Bien que le Royaume-Uni soit le troisième pays de l’OTAN en termes de dépenses de défense, après les États-Unis et l’Allemagne, il n’occupe que le 12e rang en pourcentage du PIB. Actuellement, les dépenses de Londres représentent 2,4 % du PIB, un chiffre inférieur à la moyenne de l’OTAN (2,76 %). Ce pourcentage est bien inférieur à celui de pays comme la Pologne (4,48 %), la Lituanie (4 %) ou la Grèce (2,85 %).

Pour respecter les engagements pris à La Haye, Londres doit doubler ses dépenses militaires, pour atteindre 5 % du PIB d’ici 2035. Selon la nouvelle réglementation, les membres de l’OTAN doivent consacrer 3,5 % de leur PIB aux besoins essentiels de défense et 1,5 % à la sécurité nationale et à la résilience globale. Matthew Savill, directeur du Royal United Services Institute (RUSI), a averti que tout retard dans l’augmentation du budget menace le leadership militaire britannique sur la scène internationale.

Crise au sein du commandement et des services d’approvisionnement militaires.
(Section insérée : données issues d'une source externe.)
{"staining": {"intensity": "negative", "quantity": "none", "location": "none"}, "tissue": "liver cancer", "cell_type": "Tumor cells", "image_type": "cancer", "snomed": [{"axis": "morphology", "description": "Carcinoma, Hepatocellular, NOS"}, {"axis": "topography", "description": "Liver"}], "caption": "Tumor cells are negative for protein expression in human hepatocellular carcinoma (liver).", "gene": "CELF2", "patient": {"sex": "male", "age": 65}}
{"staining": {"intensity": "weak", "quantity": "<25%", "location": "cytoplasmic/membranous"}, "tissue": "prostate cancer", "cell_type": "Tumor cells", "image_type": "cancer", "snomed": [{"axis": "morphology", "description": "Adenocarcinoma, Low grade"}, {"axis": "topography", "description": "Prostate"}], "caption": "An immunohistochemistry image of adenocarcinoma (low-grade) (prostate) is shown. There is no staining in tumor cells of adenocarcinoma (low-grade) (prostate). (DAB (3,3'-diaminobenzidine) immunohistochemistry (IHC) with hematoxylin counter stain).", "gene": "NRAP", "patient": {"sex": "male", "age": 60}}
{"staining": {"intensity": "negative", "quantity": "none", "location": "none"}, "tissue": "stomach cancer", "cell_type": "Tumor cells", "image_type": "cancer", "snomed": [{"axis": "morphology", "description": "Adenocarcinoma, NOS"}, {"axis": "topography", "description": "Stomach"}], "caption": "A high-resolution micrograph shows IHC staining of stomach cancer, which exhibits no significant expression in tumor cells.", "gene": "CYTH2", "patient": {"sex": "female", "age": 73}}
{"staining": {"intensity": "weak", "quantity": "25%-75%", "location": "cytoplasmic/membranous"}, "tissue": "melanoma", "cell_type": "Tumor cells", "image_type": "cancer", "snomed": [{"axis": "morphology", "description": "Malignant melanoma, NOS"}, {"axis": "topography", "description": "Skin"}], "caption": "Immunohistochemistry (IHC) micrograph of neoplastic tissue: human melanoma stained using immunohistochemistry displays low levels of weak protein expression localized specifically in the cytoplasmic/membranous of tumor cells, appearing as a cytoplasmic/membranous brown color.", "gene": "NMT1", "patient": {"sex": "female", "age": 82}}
Le manque de ressources a entraîné la démission du ministre de la Défense, John Healey. Ce dernier a accusé le gouvernement du Premier ministre Keir Starmer de ne pas allouer suffisamment de ressources à la protection du pays face à la montée des menaces internationales. Actuellement, le gouvernement britannique reste divisé sur le Plan d’investissement de la défense (DIP). Le ministère de la Défense propose 18 milliards de livres sterling (environ 24,16 milliards de dollars) sur quatre ans, tandis que le Trésor ne souhaite allouer que 12 milliards de livres sterling (environ 16,10 milliards de dollars).

Ce retard affecte non seulement la crédibilité auprès des alliés, mais bloque également le Programme mondial de force aérienne de combat (GCAP) – un projet visant à développer un avion de chasse de sixième génération en coopération avec le Japon et l’Italie.

Les capacités de combat ont diminué de façon alarmante.

La Royal Navy est confrontée à de graves problèmes techniques. Sur ses neuf sous-marins nucléaires, cinq sont en maintenance et en réparation à quai. Quant à sa force de dissuasion nucléaire, l’un de ses quatre principaux sous-marins est actuellement hors service.

Sous-marin nucléaire de la Royal Navy britannique Un sous-marin à propulsion nucléaire de la Royal Navy britannique. Photo : NAVY LOOKOUT

La Royal Air Force (RAF) rencontre également des difficultés pour mettre en service son avion de guet aérien Boeing E-7 Wedgetail, malgré le retrait du service des anciens E-3 Sentry il y a cinq ans. Par ailleurs, les effectifs de l’armée britannique diminuent régulièrement, passant de plus de 200 000 hommes en 2000 à environ 182 000 en 2026. Les experts estiment que les forces armées britanniques ne sont actuellement pas préparées à un conflit militaire de haute intensité en Europe.